§ **WHAT YOU HAVE TO DO**
Your answer should be every line of the records that contains the word "provided".

(Rendered images with source text)
[Start of section]

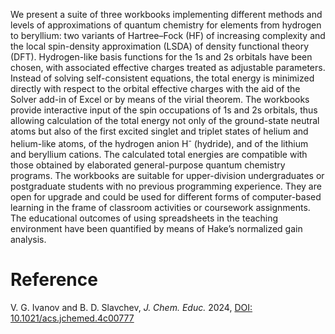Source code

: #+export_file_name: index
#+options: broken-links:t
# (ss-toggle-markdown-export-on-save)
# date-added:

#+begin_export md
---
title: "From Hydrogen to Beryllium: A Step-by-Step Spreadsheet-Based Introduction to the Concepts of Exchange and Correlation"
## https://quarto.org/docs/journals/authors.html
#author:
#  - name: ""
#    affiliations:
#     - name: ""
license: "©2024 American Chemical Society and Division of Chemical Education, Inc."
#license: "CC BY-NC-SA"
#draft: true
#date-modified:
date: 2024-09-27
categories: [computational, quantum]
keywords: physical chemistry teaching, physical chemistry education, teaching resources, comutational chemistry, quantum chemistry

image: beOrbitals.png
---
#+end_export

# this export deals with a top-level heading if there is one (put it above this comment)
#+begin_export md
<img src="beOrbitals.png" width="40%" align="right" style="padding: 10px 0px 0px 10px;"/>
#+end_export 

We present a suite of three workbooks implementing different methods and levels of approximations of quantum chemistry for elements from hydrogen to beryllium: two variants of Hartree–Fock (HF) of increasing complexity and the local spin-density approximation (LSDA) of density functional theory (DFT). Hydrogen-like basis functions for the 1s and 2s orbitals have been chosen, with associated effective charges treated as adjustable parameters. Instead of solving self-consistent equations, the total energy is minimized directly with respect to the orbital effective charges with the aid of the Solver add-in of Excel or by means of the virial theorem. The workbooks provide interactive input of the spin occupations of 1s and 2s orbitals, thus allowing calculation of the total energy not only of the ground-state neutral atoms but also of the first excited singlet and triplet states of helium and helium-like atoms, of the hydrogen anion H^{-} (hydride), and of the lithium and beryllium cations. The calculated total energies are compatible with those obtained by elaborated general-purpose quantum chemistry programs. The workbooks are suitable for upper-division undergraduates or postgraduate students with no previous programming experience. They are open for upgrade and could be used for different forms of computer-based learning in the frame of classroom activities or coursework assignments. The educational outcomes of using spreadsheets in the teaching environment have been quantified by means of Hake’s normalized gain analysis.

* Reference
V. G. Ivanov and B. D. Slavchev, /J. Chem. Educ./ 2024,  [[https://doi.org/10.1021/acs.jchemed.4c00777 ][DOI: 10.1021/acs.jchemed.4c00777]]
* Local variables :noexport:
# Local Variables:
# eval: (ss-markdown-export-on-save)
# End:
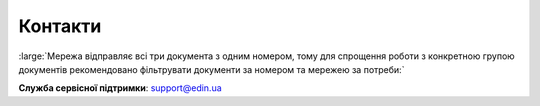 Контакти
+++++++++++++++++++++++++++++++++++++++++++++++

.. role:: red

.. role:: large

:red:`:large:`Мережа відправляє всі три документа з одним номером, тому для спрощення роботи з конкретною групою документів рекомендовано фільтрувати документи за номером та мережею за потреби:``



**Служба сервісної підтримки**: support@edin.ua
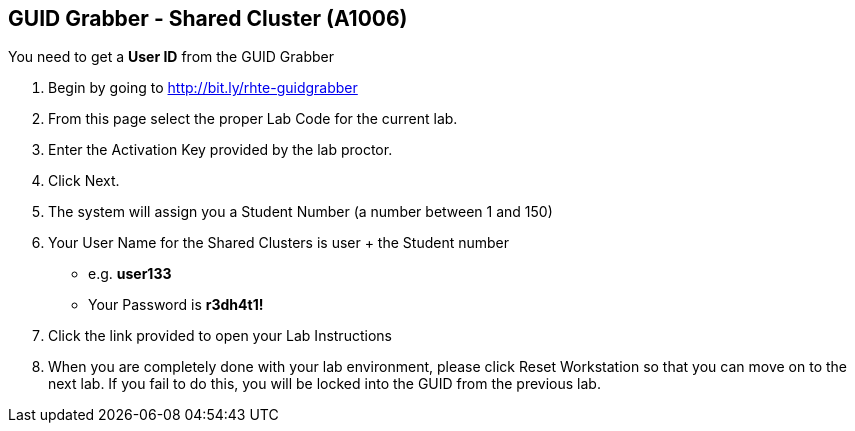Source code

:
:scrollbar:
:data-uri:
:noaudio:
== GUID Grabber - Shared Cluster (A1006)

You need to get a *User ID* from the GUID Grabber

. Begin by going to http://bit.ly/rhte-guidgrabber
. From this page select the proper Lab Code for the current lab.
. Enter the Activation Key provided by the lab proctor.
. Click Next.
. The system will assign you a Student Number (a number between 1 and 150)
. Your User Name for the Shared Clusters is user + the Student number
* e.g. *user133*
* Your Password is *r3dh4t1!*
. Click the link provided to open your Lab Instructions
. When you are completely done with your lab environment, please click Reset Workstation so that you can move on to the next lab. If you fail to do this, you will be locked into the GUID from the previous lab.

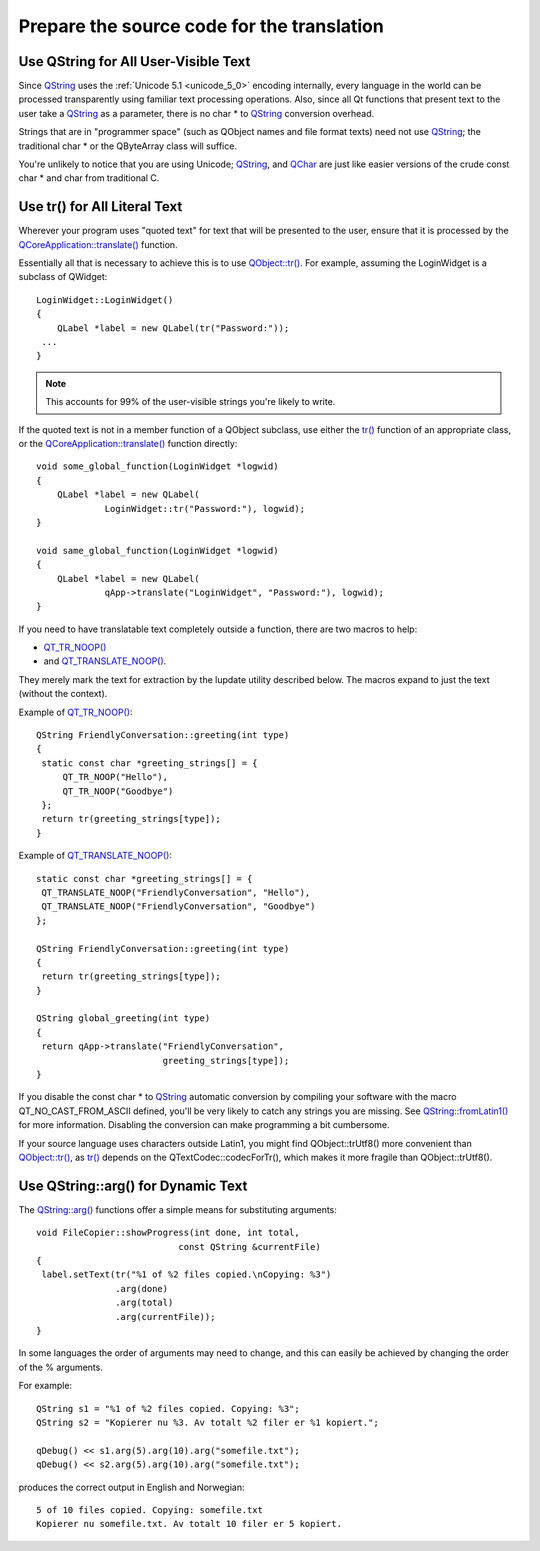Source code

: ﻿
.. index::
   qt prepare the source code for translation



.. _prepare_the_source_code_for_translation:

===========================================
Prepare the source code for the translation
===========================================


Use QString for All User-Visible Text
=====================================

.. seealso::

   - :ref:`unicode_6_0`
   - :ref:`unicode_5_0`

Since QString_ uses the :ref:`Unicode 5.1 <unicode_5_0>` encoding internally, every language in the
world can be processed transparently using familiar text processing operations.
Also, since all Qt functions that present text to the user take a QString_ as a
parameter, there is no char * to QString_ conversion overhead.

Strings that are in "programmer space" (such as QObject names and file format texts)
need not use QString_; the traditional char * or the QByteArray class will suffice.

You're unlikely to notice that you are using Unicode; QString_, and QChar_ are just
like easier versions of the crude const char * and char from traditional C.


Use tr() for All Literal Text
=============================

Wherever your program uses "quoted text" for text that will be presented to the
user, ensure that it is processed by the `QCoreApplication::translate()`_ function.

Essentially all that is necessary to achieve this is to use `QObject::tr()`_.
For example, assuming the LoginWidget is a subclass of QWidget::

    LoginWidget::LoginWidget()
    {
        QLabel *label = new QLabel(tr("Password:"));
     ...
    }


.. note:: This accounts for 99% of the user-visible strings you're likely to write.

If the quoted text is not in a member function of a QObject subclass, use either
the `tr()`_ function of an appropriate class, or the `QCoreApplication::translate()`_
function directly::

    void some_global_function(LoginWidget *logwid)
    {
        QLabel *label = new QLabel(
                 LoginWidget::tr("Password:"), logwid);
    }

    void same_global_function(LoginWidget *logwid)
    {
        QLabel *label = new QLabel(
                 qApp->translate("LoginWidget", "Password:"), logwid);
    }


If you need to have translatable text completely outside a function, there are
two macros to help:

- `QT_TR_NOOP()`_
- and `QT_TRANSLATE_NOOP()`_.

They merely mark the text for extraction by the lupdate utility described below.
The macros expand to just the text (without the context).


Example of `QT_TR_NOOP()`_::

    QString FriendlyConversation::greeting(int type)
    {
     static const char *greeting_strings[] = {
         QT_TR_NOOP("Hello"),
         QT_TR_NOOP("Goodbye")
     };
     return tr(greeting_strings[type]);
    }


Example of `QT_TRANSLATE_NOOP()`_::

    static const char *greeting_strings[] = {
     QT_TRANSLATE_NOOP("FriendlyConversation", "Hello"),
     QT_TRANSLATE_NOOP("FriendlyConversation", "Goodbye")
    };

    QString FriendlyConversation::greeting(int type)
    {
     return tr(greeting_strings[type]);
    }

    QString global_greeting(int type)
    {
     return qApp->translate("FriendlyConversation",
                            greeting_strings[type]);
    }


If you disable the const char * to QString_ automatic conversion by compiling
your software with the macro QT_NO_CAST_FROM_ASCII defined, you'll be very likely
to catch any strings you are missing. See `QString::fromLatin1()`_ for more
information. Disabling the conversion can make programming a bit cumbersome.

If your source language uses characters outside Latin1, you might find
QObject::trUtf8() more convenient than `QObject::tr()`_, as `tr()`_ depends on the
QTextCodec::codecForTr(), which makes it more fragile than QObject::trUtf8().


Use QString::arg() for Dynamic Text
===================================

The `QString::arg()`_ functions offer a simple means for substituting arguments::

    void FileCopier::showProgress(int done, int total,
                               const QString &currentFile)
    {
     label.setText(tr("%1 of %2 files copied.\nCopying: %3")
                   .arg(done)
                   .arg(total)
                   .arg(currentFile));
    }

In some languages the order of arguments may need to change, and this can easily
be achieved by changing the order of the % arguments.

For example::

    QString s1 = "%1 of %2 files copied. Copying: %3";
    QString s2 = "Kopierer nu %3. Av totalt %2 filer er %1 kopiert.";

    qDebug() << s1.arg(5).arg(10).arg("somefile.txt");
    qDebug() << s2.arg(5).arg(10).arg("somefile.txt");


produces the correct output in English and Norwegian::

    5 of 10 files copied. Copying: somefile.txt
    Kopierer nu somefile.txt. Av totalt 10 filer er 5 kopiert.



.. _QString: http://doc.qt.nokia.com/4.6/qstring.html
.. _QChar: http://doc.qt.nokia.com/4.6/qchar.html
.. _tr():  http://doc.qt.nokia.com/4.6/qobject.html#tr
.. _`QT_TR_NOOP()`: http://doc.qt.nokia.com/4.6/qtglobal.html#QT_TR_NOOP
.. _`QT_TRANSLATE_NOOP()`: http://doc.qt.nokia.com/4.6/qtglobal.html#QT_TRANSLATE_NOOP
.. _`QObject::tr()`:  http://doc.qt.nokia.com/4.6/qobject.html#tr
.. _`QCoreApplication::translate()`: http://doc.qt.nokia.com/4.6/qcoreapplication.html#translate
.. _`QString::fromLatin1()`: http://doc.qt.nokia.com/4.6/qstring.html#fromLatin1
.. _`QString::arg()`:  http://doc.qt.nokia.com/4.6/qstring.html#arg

[End of section]

§ **RESPONSE**
. Enter the Activation Key provided by the lab proctor.
. Click the link provided to open your Lab Instructions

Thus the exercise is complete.